SOURCE MATERIAL Start Marker

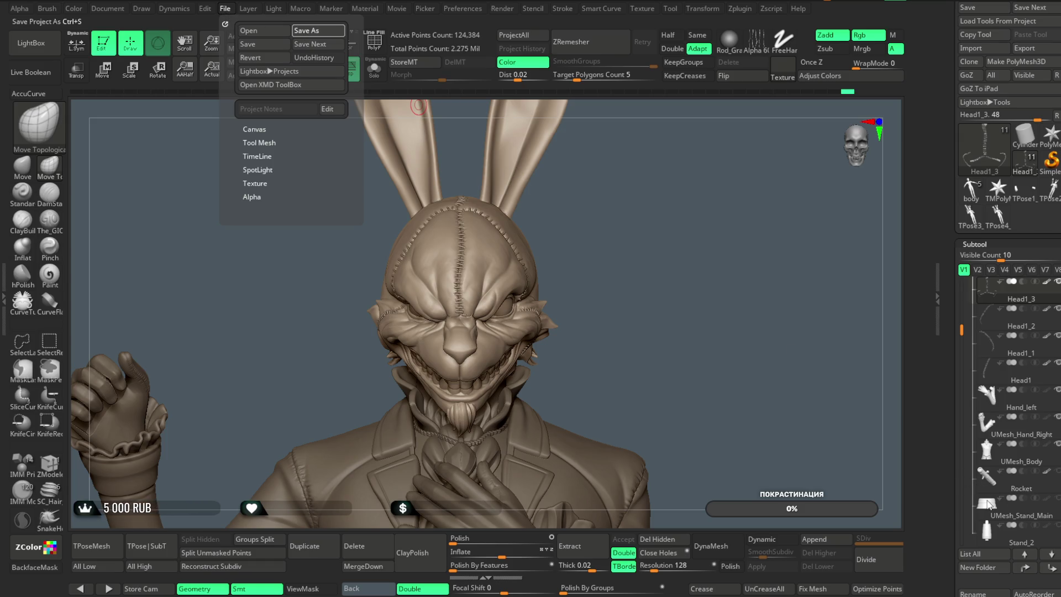
{"action": "key", "text": "ctrl+s"}
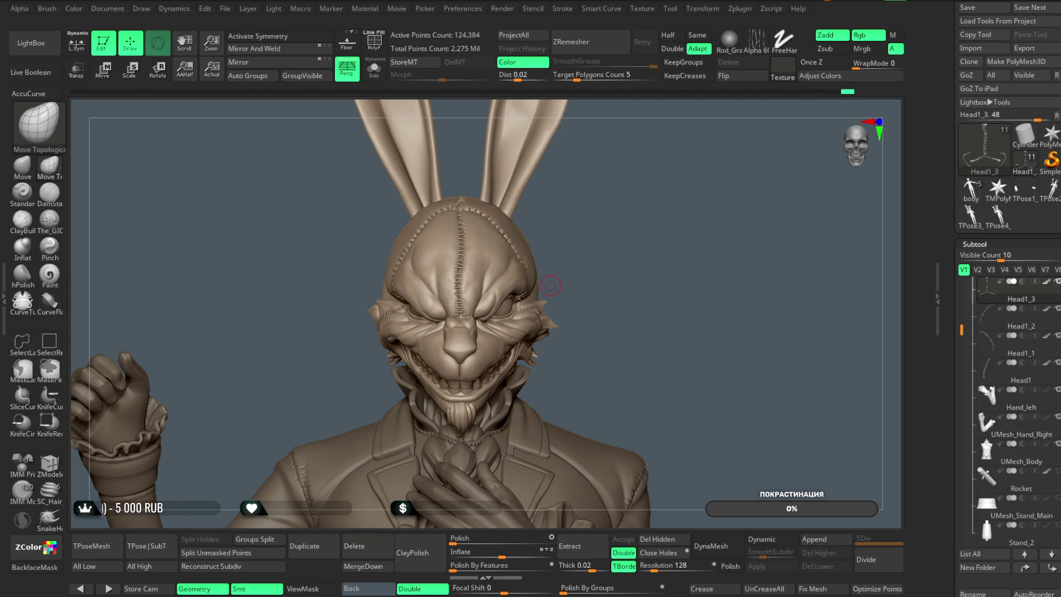
{"action": "mouse_move", "coordinate": [634, 329]}
{"action": "left_mouse_down"}
{"action": "mouse_move", "coordinate": [630, 315]}
{"action": "mouse_move", "coordinate": [536, 313]}
{"action": "mouse_move", "coordinate": [630, 316]}
{"action": "left_mouse_up"}
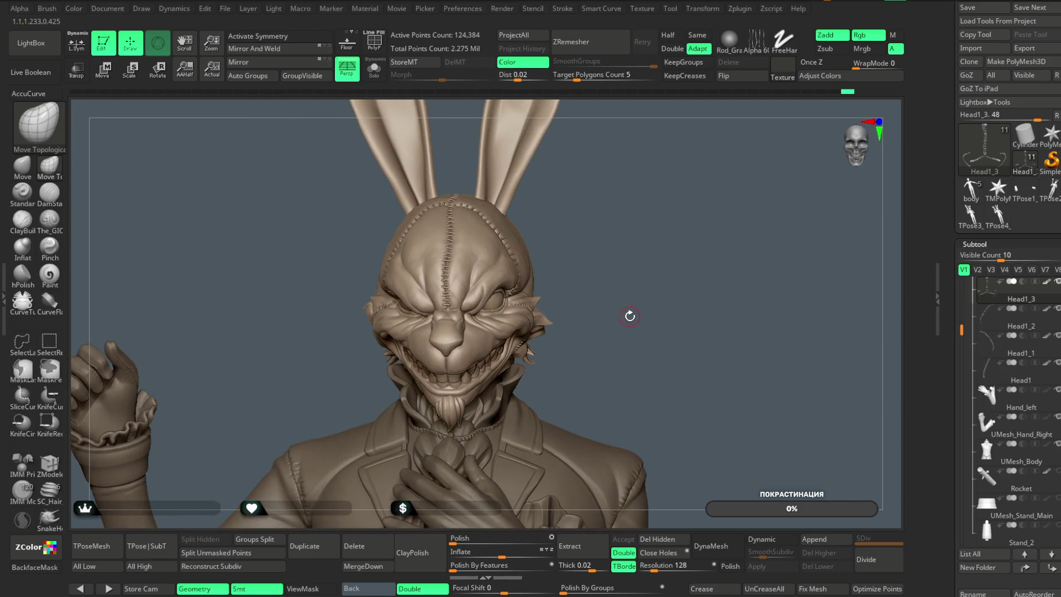
{"action": "mouse_move", "coordinate": [635, 232]}
{"action": "left_mouse_down"}
{"action": "mouse_move", "coordinate": [654, 254]}
{"action": "mouse_move", "coordinate": [656, 221]}
{"action": "mouse_move", "coordinate": [635, 296]}
{"action": "mouse_move", "coordinate": [531, 361]}
{"action": "left_mouse_up"}
Select the Head subtool and reshape the cheek beside the mouth with Move at about size 372
{"action": "left_click", "coordinate": [532, 361], "text": "alt"}
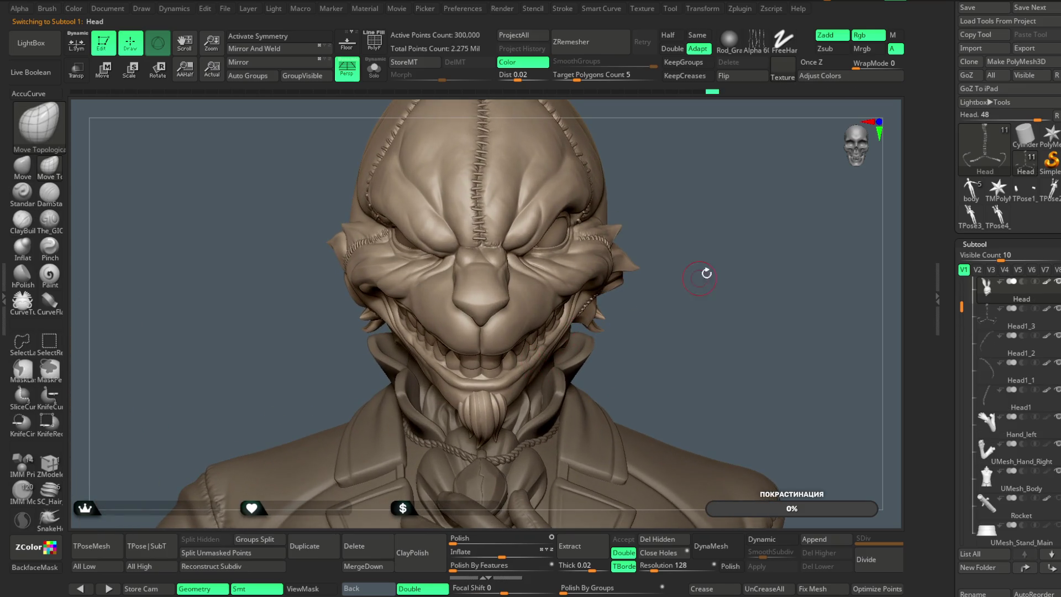
{"action": "left_click_drag", "start_coordinate": [696, 276], "coordinate": [679, 263], "text": "alt"}
{"action": "left_click", "coordinate": [22, 166]}
{"action": "key", "text": "space"}
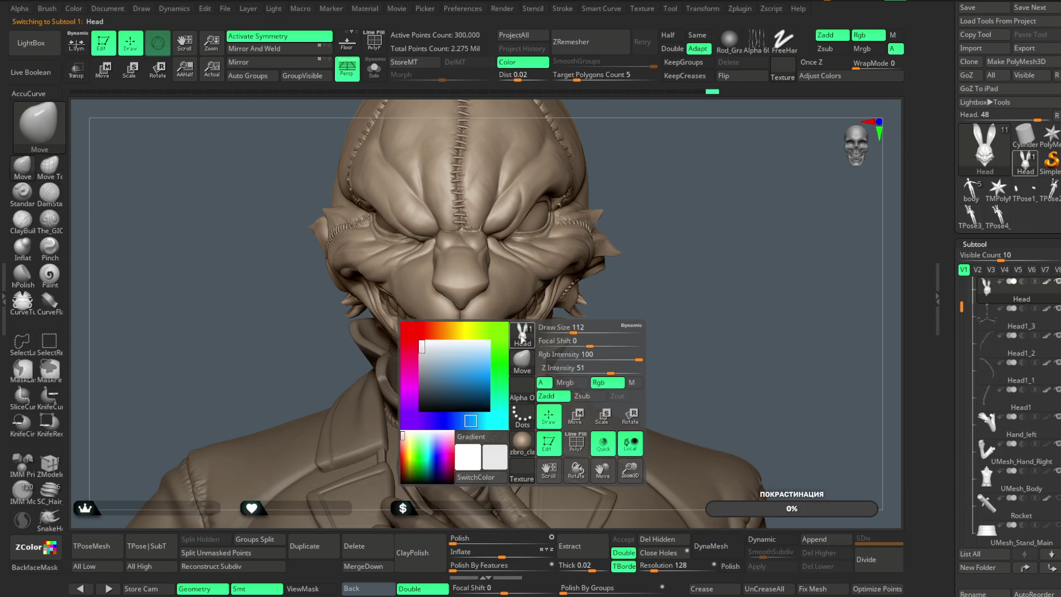
{"action": "mouse_move", "coordinate": [585, 329]}
{"action": "left_mouse_down"}
{"action": "mouse_move", "coordinate": [600, 330]}
{"action": "mouse_move", "coordinate": [519, 343]}
{"action": "left_mouse_up"}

SOURCE MATERIAL End Marker

> **WHAT THE EXERCISE ASKS**
If a picture appears among the entries, omit it and reproduce everything else exactly.

> **TASK RESPONSE**
{"action": "key", "text": "ctrl+s"}
{"action": "mouse_move", "coordinate": [634, 329]}
{"action": "left_mouse_down"}
{"action": "mouse_move", "coordinate": [630, 315]}
{"action": "mouse_move", "coordinate": [536, 313]}
{"action": "mouse_move", "coordinate": [630, 316]}
{"action": "left_mouse_up"}
{"action": "mouse_move", "coordinate": [635, 232]}
{"action": "left_mouse_down"}
{"action": "mouse_move", "coordinate": [654, 254]}
{"action": "mouse_move", "coordinate": [656, 221]}
{"action": "mouse_move", "coordinate": [635, 296]}
{"action": "mouse_move", "coordinate": [531, 361]}
{"action": "left_mouse_up"}
Select the Head subtool and reshape the cheek beside the mouth with Move at about size 372
{"action": "left_click", "coordinate": [532, 361], "text": "alt"}
{"action": "left_click_drag", "start_coordinate": [696, 276], "coordinate": [679, 263], "text": "alt"}
{"action": "left_click", "coordinate": [22, 166]}
{"action": "key", "text": "space"}
{"action": "mouse_move", "coordinate": [585, 329]}
{"action": "left_mouse_down"}
{"action": "mouse_move", "coordinate": [600, 330]}
{"action": "mouse_move", "coordinate": [519, 343]}
{"action": "left_mouse_up"}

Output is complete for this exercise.